Investing in real estate is seen as a good bet and for good reason, but an analysis of performance over the past decade shows the asset class has lagged some other options.

Bloomberg’s analysis shows that home prices in Toronto in the past decade have increased 127% according to the Teranet-National Bank Home Price Index.  

Meanwhile, investing in equities over the same period could have delivered stronger returns with the S&P/TSX Composite Index gaining 157%.

But beating both buying homes and stocks, were real estate investment trusts.

REITS posted returns of 354% (dividends included) since the end of 2008 according to figures from the S&P/TSX Capped REIT Index while the S&P/TSX Composite Real Estate Index, made up of real estate income trusts and other companies in the industry gained 262%.

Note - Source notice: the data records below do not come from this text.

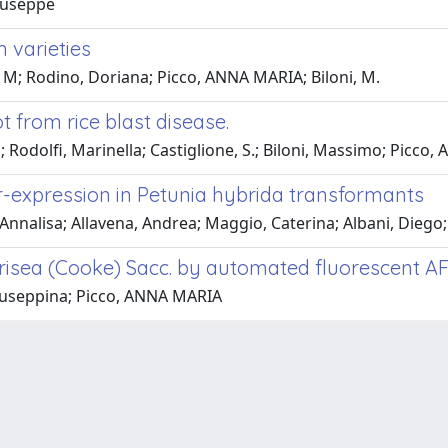
Giuseppe
n varieties
i, M; Rodino, Doriana; Picco, ANNA MARIA; Biloni, M.
from rice blast disease.
 Rodolfi, Marinella; Castiglione, S.; Biloni, Massimo; Picco,
r-expression in Petunia hybrida transformants
nnalisa; Allavena, Andrea; Maggio, Caterina; Albani, Diego; 
grisea (Cooke) Sacc. by automated fluorescent A
 Giuseppina; Picco, ANNA MARIA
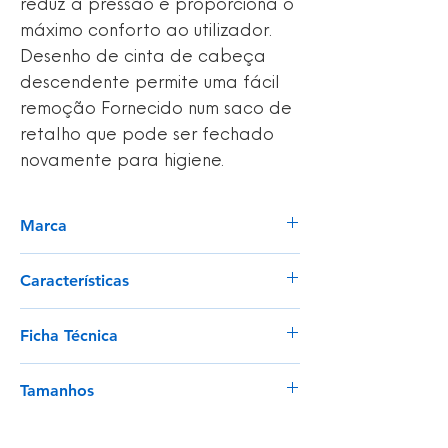
reduz a pressão e proporciona o
máximo conforto ao utilizador.
Desenho de cinta de cabeça
descendente permite uma fácil
remoção Fornecido num saco de
retalho que pode ser fechado
novamente para higiene.
Marca
Portwest
Características
Ready to use and maintenance free;
Ficha Técnica
Design compacto de baixo perfil para
máxima visibilidade e facilidade de
Ver
movimento;
Tamanhos
Válvula de exalação de alto
desempenho para reduzir o calor e
Tamanho único
proporcionar conforto quando usado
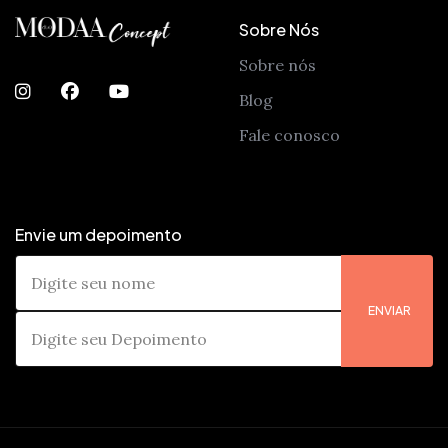
Sobre Nós
Sobre nós
Blog
Fale conosco
Envie um depoimento
ENVIAR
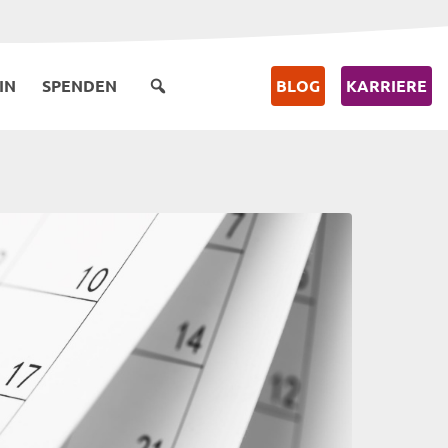
IN
SPENDEN
BLOG
KARRIERE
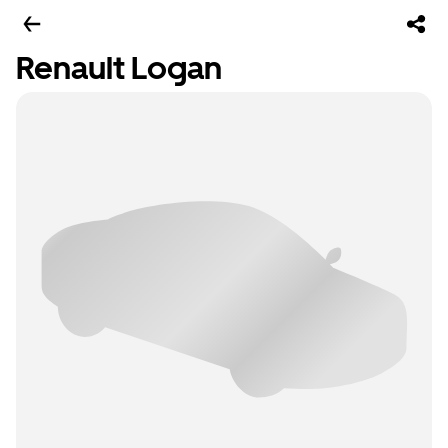
Renault Logan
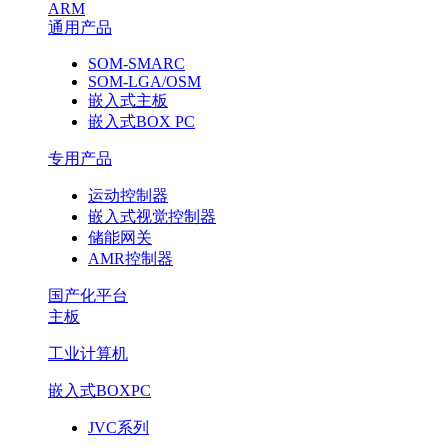
ARM
通用产品
SOM-SMARC
SOM-LGA/OSM
嵌入式主板
嵌入式BOX PC
专用产品
运动控制器
嵌入式视觉控制器
储能网关
AMR控制器
国产化平台
主板
工业计算机
嵌入式BOXPC
JVC系列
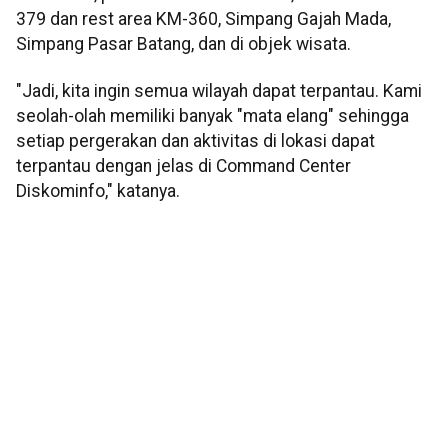
379 dan rest area KM-360, Simpang Gajah Mada,
Simpang Pasar Batang, dan di objek wisata.
"Jadi, kita ingin semua wilayah dapat terpantau. Kami
seolah-olah memiliki banyak "mata elang" sehingga
setiap pergerakan dan aktivitas di lokasi dapat
terpantau dengan jelas di Command Center
Diskominfo," katanya.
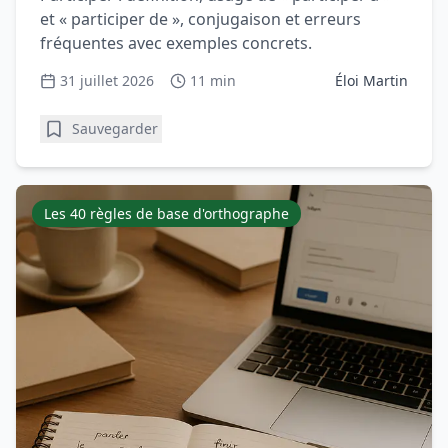
et « participer de », conjugaison et erreurs
fréquentes avec exemples concrets.
31 juillet 2026
11 min
Éloi Martin
Sauvegarder
Les 40 règles de base d'orthographe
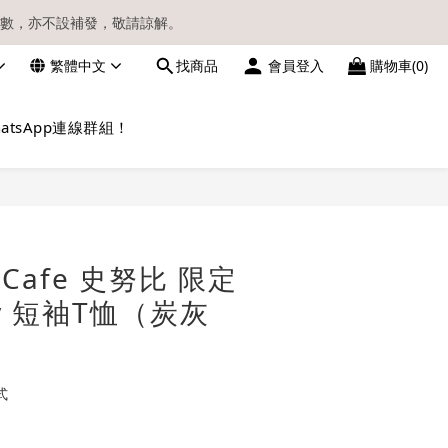
數，亦不設補發，敬請諒解。
繁體中文
找商品
會員登入
購物車(0)
請留意電郵信箱。
atsApp連線群組！
立即購買
 Cafe 史努比 限定
py 短袖T恤（炭灰
式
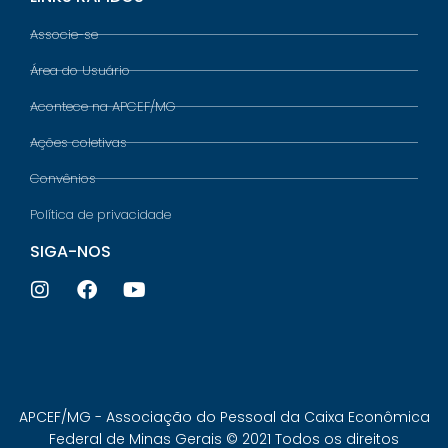
Associe-se
Área do Usuário
Acontece na APCEF/MG
Ações coletivas
Convênios
Política de privacidade
SIGA-NOS
APCEF/MG - Associação do Pessoal da Caixa Econômica
Federal de Minas Gerais © 2021 Todos os direitos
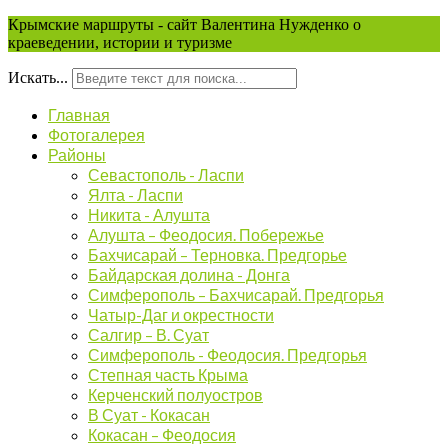
Крымские маршруты - сайт Валентина Нужденко о
краеведении, истории и туризме
Искать...
Главная
Фотогалерея
Районы
Севастополь - Ласпи
Ялта - Ласпи
Никита - Алушта
Алушта – Феодосия. Побережье
Бахчисарай – Терновка. Предгорье
Байдарская долина - Донга
Симферополь – Бахчисарай. Предгорья
Чатыр-Даг и окрестности
Салгир – В. Суат
Симферополь - Феодосия. Предгорья
Степная часть Крыма
Керченский полуостров
В Суат - Кокасан
Кокасан – Феодосия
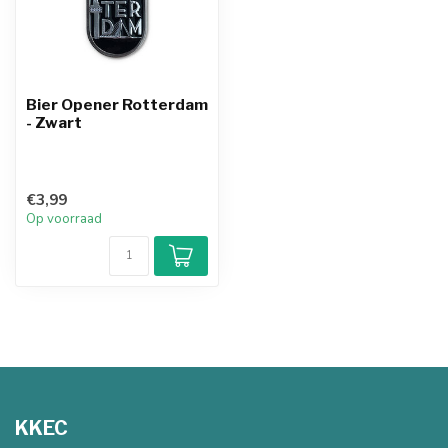
Bier Opener Rotterdam
- Zwart
€3,99
Op voorraad
KKEC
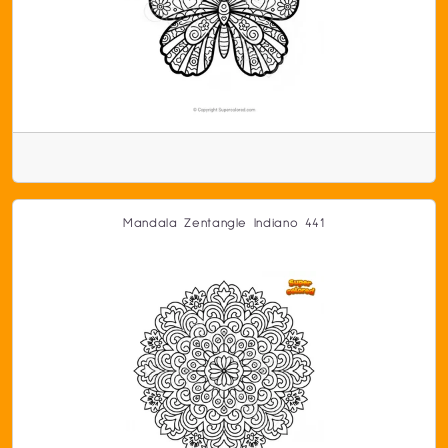
Mandala Zentangle Indiano 441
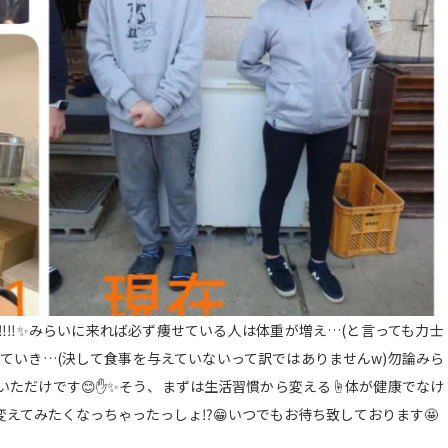
️‼️✨みらいに来れば必ず痩せている人は体重が増え…(と言っても力士
ていき…(決して食事を与えていないって訳ではありませんw)勿論みら
ただけです😊✋✨そう、まずは生活習慣から変える☝️体が健康でなけ
生変えてみたくなっちゃったっしょ⁉️😁いつでもお待ち致しております🤩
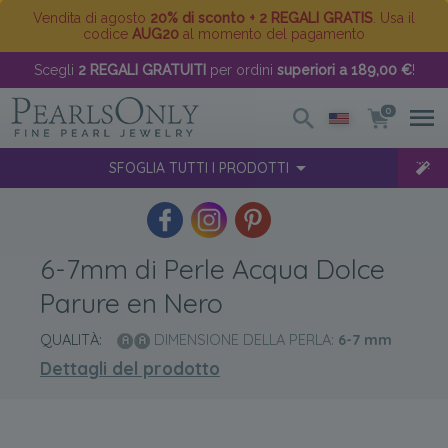
Vendita di agosto
20% di sconto + 2 REGALI GRATIS
. Usa il
codice
AUG20
al momento del pagamento
Scegli
2 REGALI GRATUITI
per ordini
superiori a 189,00 €
!
0
SFOGLIA TUTTI I PRODOTTI
6-7mm di Perle Acqua Dolce
Parure en Nero
QUALITÀ:
DIMENSIONE DELLA PERLA:
6-7
mm
Dettagli del prodotto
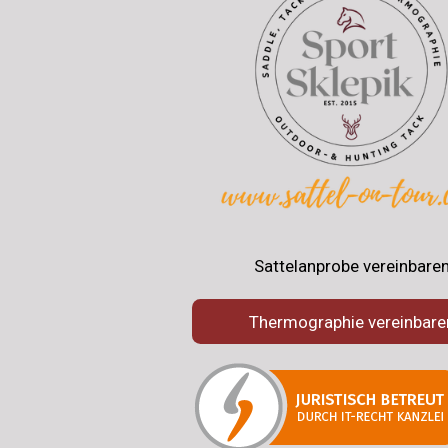
Sattelanprobe vereinbare
Thermographie vereinbare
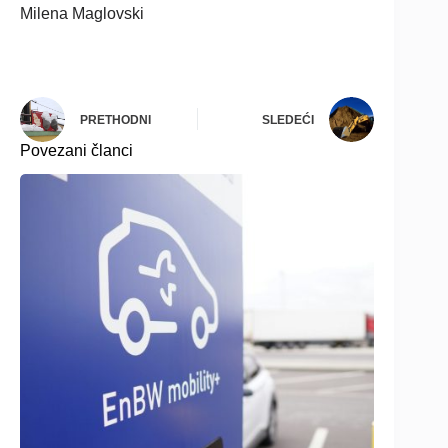
Milena Maglovski
PRETHODNI
SLEDEĆI
Povezani članci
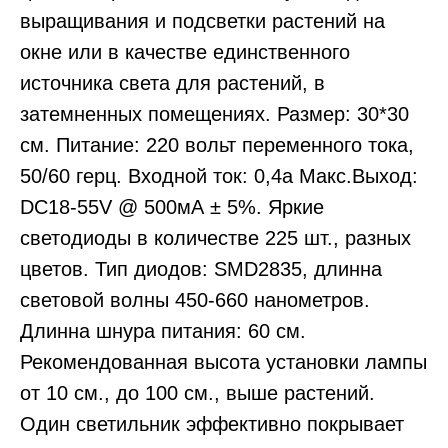
выращивания и подсветки растений на
окне или в качестве единственного
источника света для растений, в
затемненных помещениях. Размер: 30*30
см. Питание: 220 вольт переменного тока,
50/60 герц. Входной ток: 0,4a Макс.Выход:
DC18-55V @ 500мА ± 5%. Яркие
светодиоды в количестве 225 шт., разных
цветов. Тип диодов: SMD2835, длинна
световой волны 450-660 нанометров.
Длинна шнура питания: 60 см.
Рекомендованная высота установки лампы
от 10 см., до 100 см., выше растений.
Один светильник эффективно покрывает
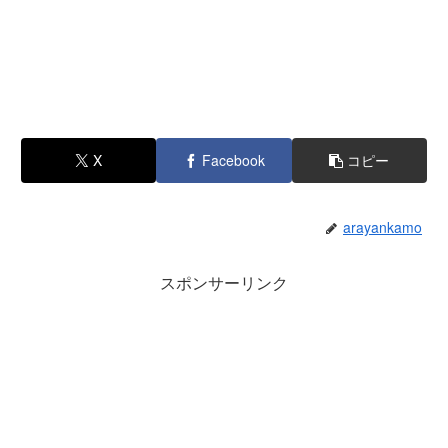
X
Facebook
コピー
arayankamo
スポンサーリンク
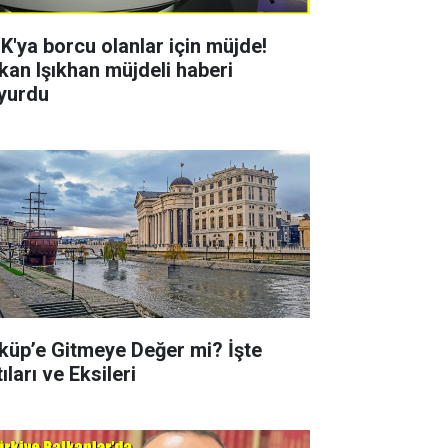
K'ya borcu olanlar için müjde!
kan Işıkhan müjdeli haberi
yurdu
küp’e Gitmeye Değer mi? İşte
ıları ve Eksileri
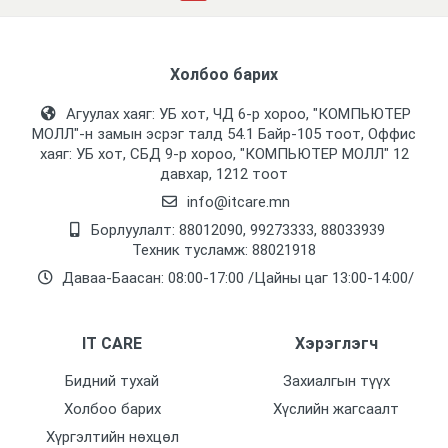
Холбоо барих
Агуулах хаяг: УБ хот, ЧД 6-р хороо, "КОМПЬЮТЕР
МОЛЛ᠌"-н замын эсрэг талд 54.1 Байр-105 тоот, Оффис
хаяг: УБ хот, СБД 9-р хороо, "КОМПЬЮТЕР МОЛЛ᠌" 12
давхар, 1212 тоот
info@itcare.mn
Борлуулалт: 88012090, 99273333, 88033939
Техник тусламж: 88021918
Даваа-Баасан: 08:00-17:00 /Цайны цаг 13:00-14:00/
IT CARE
Хэрэглэгч
Бидний тухай
Захиалгын түүх
Холбоо барих
Хүслийн жагсаалт
Хүргэлтийн нөхцөл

“You don’t have to worry about things like actual maintenance and keeping the property lease up,” Jenny Ma, an analyst at BMO Capital Markets told Bloomberg. “And also you get the diversification of many properties, across different markets and potentially across different asset types as well.”

She added that REITS also provide advantages for liquidity as buying and selling is fast compared to buying and selling properties themselves.

Vulnerability of real estate
Doug Porter, chief economist of BMO agrees that liquidity and the costs of holding real estate properties – including property taxes and other expenses – does mean that equities or REITS could be a preferred option for some, especially given the housing market’s vulnerability to taste changes and prolonged periods of underperformance.

“Overall, it’s actually quite difficult to properly evaluate real estate returns to equity market returns. And, of course, even then, there’s the issue that you can’t live in your equity portfolio,” Porter said.